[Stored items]

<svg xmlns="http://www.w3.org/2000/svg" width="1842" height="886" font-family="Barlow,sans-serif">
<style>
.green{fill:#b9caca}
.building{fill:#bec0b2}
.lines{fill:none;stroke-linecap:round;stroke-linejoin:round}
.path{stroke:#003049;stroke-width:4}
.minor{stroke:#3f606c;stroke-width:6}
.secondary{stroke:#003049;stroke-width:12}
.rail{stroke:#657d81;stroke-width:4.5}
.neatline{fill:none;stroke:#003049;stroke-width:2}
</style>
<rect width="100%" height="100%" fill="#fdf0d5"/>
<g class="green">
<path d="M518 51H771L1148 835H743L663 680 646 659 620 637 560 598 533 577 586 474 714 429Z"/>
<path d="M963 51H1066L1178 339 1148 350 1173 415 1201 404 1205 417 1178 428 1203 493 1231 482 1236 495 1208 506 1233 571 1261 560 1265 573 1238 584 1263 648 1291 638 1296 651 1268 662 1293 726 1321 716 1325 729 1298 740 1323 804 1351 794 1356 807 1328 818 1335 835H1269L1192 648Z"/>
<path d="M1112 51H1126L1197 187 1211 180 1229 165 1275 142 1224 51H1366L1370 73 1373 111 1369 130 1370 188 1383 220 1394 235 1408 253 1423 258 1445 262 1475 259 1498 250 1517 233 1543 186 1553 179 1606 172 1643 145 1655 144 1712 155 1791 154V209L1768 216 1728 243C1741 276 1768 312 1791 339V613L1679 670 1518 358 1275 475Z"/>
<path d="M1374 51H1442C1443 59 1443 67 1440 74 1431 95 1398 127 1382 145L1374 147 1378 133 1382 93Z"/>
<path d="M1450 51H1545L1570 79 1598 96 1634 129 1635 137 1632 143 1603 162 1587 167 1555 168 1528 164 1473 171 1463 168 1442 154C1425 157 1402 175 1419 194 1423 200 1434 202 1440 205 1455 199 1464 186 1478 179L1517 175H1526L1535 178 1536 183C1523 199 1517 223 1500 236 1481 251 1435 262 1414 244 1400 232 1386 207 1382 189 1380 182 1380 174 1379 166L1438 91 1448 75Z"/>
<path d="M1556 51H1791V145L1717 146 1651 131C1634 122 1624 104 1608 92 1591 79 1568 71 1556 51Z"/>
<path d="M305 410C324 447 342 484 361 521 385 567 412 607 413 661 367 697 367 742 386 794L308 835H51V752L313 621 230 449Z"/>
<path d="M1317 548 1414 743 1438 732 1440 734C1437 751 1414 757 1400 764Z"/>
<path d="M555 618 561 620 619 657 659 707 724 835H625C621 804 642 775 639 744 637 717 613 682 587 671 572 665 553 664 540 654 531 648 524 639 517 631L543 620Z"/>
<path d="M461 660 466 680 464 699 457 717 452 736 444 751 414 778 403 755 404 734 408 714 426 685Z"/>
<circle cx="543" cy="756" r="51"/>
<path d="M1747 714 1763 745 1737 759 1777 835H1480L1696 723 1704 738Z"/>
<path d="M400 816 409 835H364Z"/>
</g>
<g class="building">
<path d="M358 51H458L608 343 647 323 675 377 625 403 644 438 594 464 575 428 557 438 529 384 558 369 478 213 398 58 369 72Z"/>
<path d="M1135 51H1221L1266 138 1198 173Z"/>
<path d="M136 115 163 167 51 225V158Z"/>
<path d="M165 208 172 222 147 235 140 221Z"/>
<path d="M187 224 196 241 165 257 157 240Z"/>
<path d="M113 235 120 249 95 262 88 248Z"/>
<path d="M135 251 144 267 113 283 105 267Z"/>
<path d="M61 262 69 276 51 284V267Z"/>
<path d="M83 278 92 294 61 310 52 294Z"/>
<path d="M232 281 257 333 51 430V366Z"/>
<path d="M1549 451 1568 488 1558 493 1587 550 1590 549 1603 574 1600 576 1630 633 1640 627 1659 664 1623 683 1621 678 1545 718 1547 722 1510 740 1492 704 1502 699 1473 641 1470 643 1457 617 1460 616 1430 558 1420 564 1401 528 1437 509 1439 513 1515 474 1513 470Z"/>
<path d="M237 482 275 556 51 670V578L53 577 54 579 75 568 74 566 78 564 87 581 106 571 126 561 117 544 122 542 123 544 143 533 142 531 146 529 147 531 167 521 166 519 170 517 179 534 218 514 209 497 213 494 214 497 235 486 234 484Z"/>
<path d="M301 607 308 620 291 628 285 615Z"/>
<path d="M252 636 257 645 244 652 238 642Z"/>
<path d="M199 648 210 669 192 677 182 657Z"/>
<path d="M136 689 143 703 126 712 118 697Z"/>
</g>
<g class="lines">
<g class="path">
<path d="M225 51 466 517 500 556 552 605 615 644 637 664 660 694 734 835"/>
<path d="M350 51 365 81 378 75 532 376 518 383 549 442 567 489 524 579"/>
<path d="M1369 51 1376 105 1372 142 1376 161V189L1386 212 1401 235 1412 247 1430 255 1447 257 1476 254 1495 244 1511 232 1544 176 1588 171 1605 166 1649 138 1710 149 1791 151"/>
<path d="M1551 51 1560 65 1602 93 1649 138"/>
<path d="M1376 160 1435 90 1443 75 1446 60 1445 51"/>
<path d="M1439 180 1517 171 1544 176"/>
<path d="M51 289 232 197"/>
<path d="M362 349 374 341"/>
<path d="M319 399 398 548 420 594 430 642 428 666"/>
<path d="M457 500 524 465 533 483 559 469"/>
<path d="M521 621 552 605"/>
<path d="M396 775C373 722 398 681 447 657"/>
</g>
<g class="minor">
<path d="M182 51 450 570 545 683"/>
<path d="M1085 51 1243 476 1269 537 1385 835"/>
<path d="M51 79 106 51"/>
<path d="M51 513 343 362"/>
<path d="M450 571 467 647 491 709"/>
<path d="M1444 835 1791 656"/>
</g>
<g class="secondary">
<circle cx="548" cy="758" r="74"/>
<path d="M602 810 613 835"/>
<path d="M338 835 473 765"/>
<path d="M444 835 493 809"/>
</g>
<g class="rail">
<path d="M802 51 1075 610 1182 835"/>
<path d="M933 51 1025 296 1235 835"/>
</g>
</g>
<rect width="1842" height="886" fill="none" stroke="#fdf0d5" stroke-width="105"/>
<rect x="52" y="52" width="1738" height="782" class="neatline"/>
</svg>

* * *

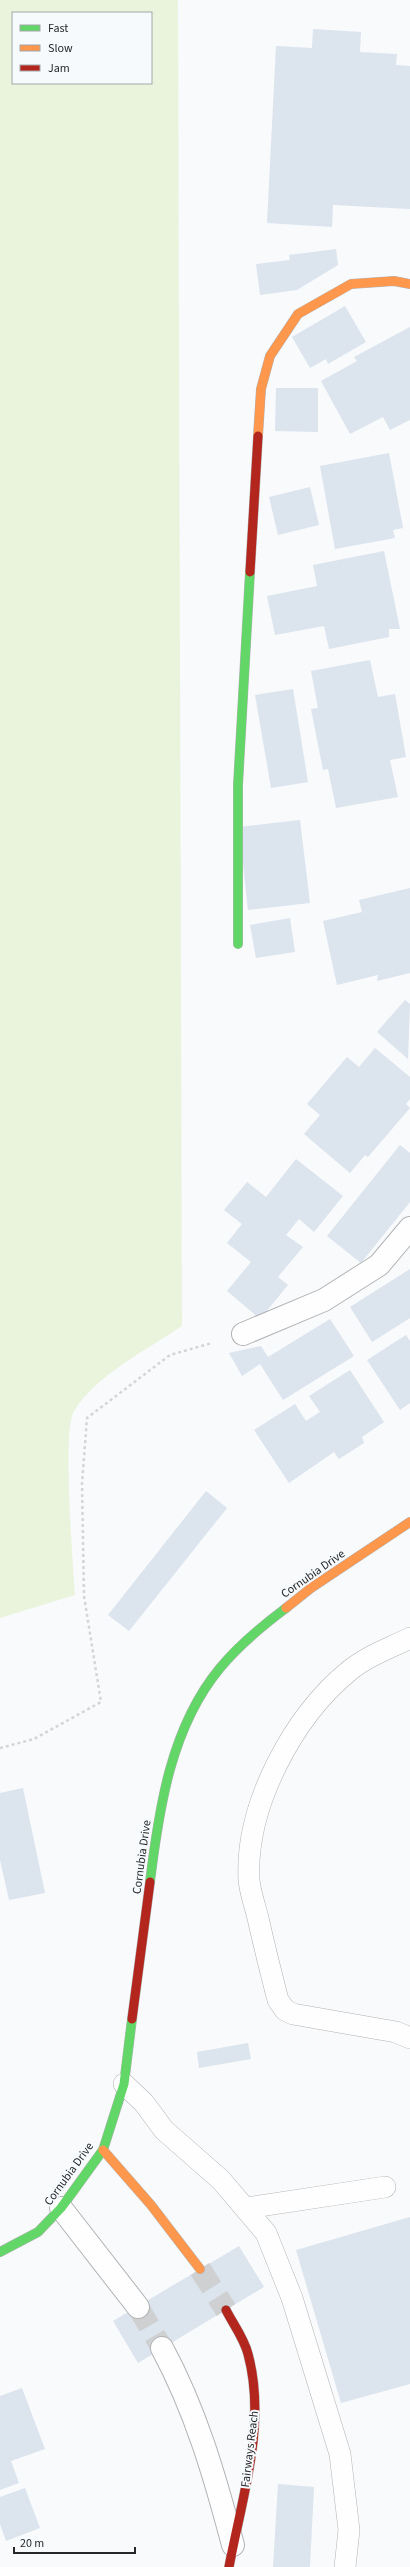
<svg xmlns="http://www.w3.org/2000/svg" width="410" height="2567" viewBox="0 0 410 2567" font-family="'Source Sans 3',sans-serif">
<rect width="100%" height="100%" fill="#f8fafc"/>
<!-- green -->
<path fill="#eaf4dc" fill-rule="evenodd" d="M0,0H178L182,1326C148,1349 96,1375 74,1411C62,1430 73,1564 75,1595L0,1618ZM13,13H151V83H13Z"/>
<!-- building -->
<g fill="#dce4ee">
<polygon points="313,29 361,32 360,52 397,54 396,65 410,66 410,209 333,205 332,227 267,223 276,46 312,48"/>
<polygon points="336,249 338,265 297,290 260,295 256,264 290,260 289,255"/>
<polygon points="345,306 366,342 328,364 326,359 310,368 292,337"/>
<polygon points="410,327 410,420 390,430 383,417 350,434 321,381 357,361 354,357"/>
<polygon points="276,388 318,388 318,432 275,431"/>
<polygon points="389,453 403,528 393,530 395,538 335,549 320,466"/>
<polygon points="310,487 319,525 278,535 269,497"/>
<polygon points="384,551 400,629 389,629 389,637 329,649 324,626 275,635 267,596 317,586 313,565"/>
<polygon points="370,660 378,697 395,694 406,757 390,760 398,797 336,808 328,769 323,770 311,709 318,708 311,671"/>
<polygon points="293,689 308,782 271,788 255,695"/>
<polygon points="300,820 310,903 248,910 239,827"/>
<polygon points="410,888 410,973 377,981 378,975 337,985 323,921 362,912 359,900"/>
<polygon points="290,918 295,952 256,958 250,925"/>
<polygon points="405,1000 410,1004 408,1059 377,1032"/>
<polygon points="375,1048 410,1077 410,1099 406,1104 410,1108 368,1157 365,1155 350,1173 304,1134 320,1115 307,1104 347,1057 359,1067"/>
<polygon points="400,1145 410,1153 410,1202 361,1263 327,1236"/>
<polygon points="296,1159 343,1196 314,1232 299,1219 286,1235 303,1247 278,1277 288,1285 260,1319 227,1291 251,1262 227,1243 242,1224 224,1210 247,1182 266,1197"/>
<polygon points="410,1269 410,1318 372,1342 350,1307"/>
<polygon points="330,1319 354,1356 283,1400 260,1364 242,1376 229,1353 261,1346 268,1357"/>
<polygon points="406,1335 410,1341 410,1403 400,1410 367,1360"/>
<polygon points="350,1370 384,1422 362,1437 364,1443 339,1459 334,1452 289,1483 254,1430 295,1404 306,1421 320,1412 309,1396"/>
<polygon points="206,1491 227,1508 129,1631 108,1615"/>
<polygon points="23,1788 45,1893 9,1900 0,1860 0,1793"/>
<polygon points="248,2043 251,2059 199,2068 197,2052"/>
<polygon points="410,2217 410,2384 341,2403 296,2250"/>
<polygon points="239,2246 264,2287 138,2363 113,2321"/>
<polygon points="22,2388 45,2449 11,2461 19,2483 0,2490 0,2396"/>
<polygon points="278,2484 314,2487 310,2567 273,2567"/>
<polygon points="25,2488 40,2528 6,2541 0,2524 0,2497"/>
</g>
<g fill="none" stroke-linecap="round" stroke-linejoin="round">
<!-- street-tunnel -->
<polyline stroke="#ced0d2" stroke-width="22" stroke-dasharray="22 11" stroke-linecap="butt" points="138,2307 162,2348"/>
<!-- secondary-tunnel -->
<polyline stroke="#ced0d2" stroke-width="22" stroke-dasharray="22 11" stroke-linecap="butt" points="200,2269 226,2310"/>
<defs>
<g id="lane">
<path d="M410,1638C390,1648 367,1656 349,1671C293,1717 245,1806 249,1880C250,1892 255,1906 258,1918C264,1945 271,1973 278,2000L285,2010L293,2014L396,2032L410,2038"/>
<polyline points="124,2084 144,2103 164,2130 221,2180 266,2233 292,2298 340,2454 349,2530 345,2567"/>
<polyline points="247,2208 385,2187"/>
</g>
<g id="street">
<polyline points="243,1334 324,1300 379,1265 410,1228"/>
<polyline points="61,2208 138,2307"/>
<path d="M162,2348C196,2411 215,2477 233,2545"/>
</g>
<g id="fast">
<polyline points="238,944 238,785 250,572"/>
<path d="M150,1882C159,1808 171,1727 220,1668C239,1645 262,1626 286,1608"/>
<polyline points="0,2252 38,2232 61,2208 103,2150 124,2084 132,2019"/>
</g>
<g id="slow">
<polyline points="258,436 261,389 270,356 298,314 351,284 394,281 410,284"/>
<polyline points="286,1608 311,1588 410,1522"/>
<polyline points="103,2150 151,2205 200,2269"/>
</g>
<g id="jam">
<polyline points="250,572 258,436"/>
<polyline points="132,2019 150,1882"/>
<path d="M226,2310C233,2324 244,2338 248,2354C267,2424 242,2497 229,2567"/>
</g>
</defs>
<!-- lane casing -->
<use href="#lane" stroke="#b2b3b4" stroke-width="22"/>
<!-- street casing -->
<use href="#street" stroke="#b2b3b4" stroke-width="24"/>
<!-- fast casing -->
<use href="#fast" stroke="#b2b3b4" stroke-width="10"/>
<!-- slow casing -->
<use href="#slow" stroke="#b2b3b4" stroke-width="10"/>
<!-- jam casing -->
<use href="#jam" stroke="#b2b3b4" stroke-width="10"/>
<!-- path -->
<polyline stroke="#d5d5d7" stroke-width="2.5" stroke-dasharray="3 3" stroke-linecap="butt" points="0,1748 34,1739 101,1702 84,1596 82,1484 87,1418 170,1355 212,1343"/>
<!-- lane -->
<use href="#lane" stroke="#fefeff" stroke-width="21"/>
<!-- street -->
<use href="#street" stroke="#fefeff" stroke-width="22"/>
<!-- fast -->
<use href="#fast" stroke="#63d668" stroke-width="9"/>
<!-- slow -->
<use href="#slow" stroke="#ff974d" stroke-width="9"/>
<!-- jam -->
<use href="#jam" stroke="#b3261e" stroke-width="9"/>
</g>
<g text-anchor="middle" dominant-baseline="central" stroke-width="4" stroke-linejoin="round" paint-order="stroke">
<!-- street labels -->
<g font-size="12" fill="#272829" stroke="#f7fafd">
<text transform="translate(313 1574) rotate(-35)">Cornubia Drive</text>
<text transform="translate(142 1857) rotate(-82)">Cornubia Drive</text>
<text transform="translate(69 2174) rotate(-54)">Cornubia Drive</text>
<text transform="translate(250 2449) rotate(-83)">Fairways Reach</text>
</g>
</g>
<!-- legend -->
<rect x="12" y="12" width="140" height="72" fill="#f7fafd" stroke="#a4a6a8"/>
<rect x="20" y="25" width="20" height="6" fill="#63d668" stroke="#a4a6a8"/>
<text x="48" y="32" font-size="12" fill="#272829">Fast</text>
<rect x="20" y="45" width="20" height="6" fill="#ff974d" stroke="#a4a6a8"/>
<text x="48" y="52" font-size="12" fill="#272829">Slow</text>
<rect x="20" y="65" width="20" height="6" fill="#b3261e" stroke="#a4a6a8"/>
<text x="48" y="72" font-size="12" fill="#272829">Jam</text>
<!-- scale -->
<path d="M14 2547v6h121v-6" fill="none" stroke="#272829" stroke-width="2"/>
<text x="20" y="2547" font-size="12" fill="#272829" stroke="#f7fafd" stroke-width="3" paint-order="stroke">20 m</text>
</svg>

__ACTION ITEM__.
Write out each line of the data that holds the string "lines".

__WRITTEN ANSWER__.
.lines{fill:none;stroke-linecap:round;stroke-linejoin:round}
<g class="lines">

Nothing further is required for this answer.